ASSIGNMENT
Only the lines from the one containing "Image 1: EM" to the end of the data are wanted; print them exactly as they appear.

INFORMATION
- - - -
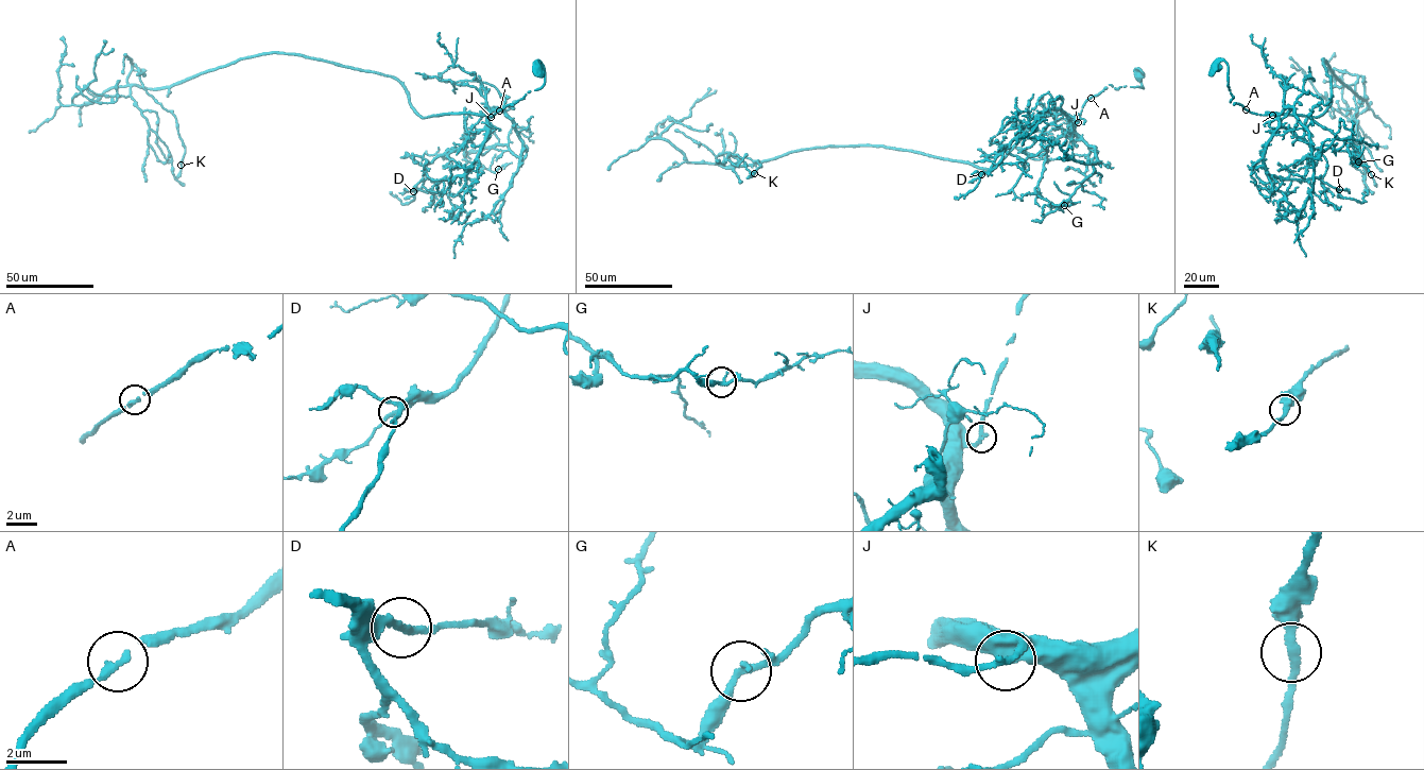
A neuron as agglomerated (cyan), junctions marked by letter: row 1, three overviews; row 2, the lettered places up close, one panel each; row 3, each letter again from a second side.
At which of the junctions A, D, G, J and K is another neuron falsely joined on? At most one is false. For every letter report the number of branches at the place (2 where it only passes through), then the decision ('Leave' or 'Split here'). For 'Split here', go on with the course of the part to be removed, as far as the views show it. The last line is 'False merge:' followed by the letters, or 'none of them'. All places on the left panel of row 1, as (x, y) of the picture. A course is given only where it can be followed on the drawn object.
A: Branches: 2. Leave
D: Branches: 2. Leave
G: Branches: 2. Leave
J: Branches: 2. Leave
K: Branches: 2. Leave
False merge: none of them

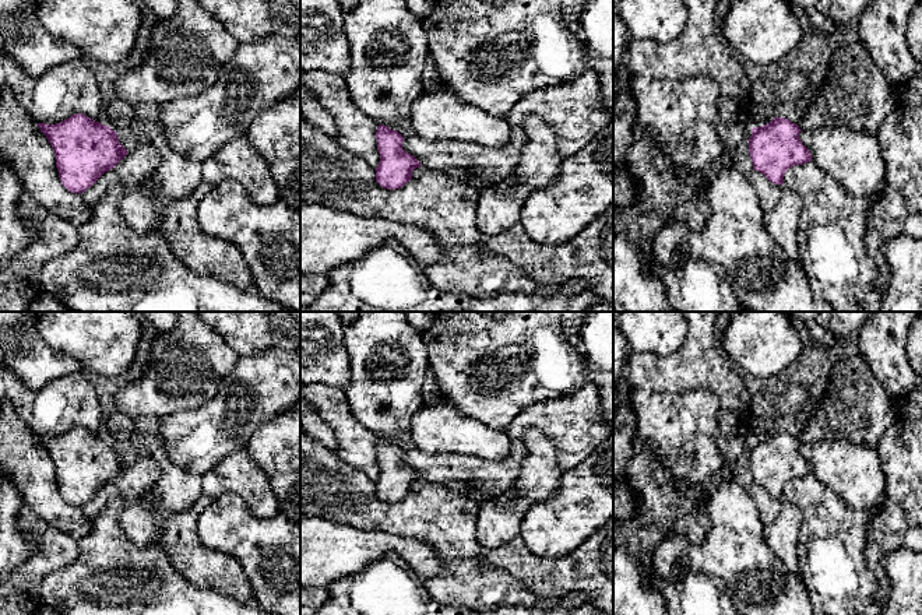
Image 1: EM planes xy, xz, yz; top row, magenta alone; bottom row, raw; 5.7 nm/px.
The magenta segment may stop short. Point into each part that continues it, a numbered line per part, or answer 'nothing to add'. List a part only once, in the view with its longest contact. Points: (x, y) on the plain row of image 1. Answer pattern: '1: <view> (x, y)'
nothing to add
- - - -
OUTPUT OF THE TASK
Image 1: EM planes xy, xz, yz; top row, magenta alone; bottom row, raw; 5.7 nm/px.
The magenta segment may stop short. Point into each part that continues it, a numbered line per part, or answer 'nothing to add'. List a part only once, in the view with its longest contact. Points: (x, y) on the plain row of image 1. Answer pattern: '1: <view> (x, y)'
nothing to add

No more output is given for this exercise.